Page text -
Glass Block Bookends

They say it’s not about the destination, it’s the journey that matters.  Or something like that.  For me, when it comes to crafting, I think it’s mostly about the destination.  I usually enjoy the process, but there better be a prize at the bottom of that cereal box.  There almost wasn’t this time.

Glass Block Bookends 1

Since it’s about the journey, I’ll fill you in on how this disaster turned into a win.  As part of my living room makeover my husband built new shelves on both sides of our fireplace, along with a massive mantle.  That’s a lot of places to put stuff.  I, however, am not good at figuring out what stuff to put where.  For that reason, I’ve been very slow to fill those shelves.

The one thing I knew for sure I wanted was some books.  Pretty books.  My daughter had recently discovered a leather bound classics series, so I started collecting them.  As you can see from the photo, I’m still working on that, with ordinary hard covers with the jackets removed standing in for now. 

Speaking of standing, even big books fall over, so I set out to make myself some book ends.  I’ve used glass blocks before, like on my Glass Block To-Do List, and I happened to find some that were the perfect size.  I planned to use glass etching cream to add some sort of design.  So I bought this.

Glass Block Bookends 2

Just so you know, despite the fact that it says “Etch windows, glass, mirrors and styrene” on the side, this is NOT glass etching cream.  If you look very closely, it says “etched glass look.”  It’s paint.  Poor packaging and almost no instructions, so I took it back and sought out a different brand that is actually etching cream.  I’m almost over it.

After some brain storming, my son and I came up with the phrases you see on the blocks in the photo.  I printed them out on paper, taped that to some old Contact paper, and spent a couple of hours painstakingly cutting them out with an Exacto knife.

Glass Block Bookends 3

I carefully centered each one onto a block, after keeping track of the center of letters like a and o.  If you’re interested in using these words for a project, you can download the PDF here.

Provided records -
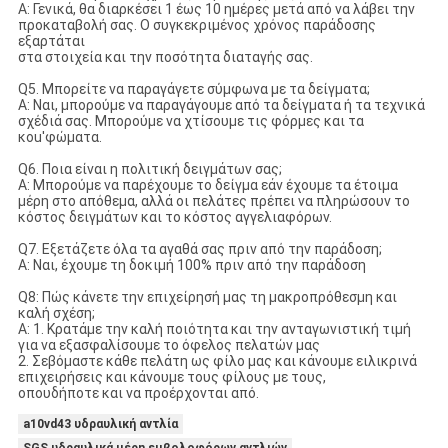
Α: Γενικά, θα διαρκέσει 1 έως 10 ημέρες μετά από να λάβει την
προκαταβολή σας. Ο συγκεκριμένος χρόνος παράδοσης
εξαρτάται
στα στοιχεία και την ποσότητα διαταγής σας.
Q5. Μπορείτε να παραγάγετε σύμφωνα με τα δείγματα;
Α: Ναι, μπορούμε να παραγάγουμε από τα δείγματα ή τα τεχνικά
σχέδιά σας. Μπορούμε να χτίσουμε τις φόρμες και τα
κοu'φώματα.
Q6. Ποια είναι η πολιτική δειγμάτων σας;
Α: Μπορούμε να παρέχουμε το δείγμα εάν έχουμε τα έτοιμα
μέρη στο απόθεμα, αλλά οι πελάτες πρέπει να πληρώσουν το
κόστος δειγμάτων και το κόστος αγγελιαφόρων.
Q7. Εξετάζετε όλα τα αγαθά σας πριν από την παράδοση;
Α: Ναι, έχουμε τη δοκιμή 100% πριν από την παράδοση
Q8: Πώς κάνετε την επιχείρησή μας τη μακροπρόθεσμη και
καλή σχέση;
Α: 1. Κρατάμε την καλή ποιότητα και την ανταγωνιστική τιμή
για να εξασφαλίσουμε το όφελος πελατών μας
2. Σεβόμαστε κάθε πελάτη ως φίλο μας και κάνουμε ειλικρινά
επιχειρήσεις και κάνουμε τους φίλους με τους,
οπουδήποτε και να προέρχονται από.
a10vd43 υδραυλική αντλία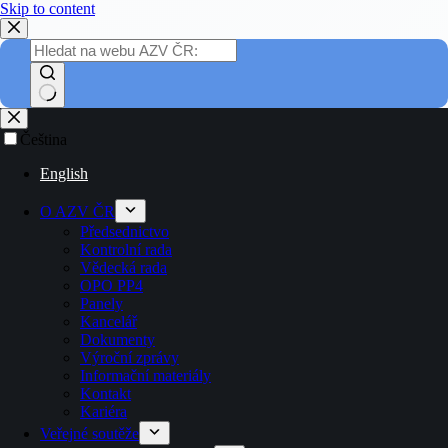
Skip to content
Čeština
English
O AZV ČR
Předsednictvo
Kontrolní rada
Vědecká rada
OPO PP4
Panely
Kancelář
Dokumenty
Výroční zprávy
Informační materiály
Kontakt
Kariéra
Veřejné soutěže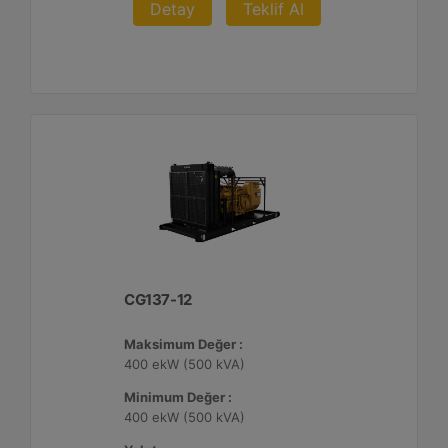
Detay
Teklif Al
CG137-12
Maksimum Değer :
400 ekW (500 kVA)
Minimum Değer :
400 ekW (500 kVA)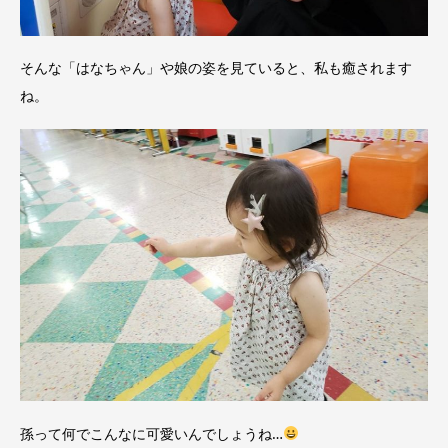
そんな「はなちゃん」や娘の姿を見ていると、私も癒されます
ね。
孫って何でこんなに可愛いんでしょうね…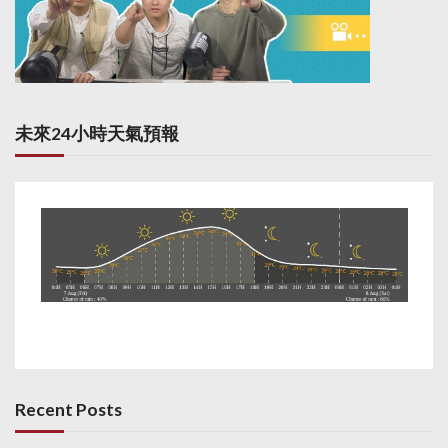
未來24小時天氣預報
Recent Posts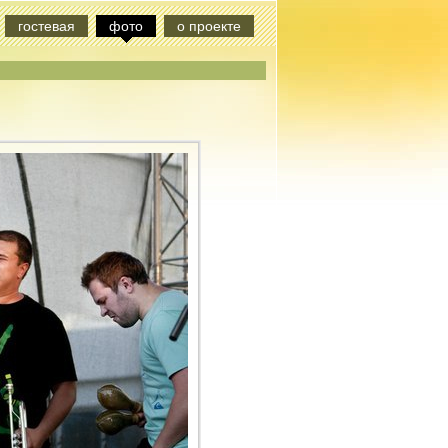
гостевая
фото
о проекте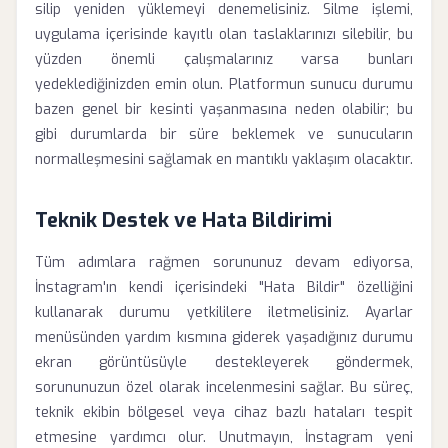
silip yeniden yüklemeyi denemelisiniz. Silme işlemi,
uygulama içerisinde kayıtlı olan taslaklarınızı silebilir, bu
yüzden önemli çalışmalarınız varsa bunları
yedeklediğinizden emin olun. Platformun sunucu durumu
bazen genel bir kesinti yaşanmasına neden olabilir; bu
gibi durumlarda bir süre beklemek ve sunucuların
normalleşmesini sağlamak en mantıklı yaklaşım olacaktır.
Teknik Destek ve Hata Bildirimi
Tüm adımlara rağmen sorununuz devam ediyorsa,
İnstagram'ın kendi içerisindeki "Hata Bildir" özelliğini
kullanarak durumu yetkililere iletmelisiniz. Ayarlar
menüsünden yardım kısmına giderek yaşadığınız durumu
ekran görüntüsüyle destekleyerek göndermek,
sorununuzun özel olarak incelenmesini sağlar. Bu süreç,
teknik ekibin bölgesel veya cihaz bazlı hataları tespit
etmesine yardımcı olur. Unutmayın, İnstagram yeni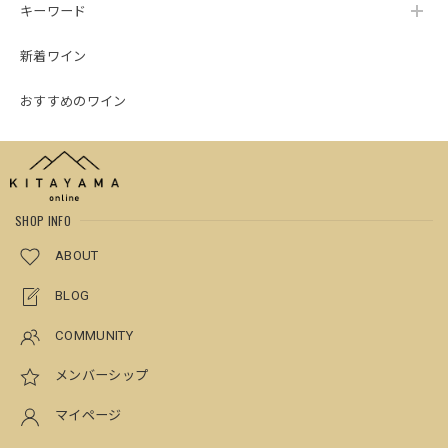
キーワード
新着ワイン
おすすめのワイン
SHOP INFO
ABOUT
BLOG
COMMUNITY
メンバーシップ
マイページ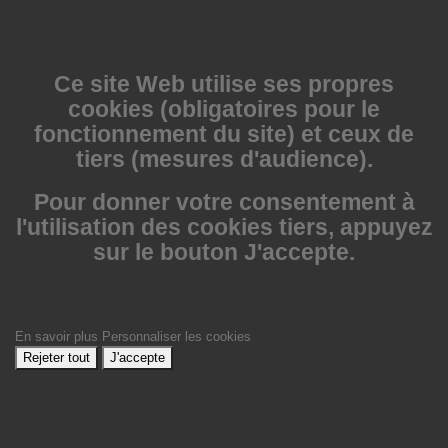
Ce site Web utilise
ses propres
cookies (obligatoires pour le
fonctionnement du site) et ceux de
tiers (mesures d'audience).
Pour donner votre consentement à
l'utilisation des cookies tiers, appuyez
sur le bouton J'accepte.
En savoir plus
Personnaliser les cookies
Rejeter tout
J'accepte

Task details - In the glass block bookends text, what did the product labeled "Etch windows, glass, mirrors and styrene" actually turn out to be?

Response area - Paint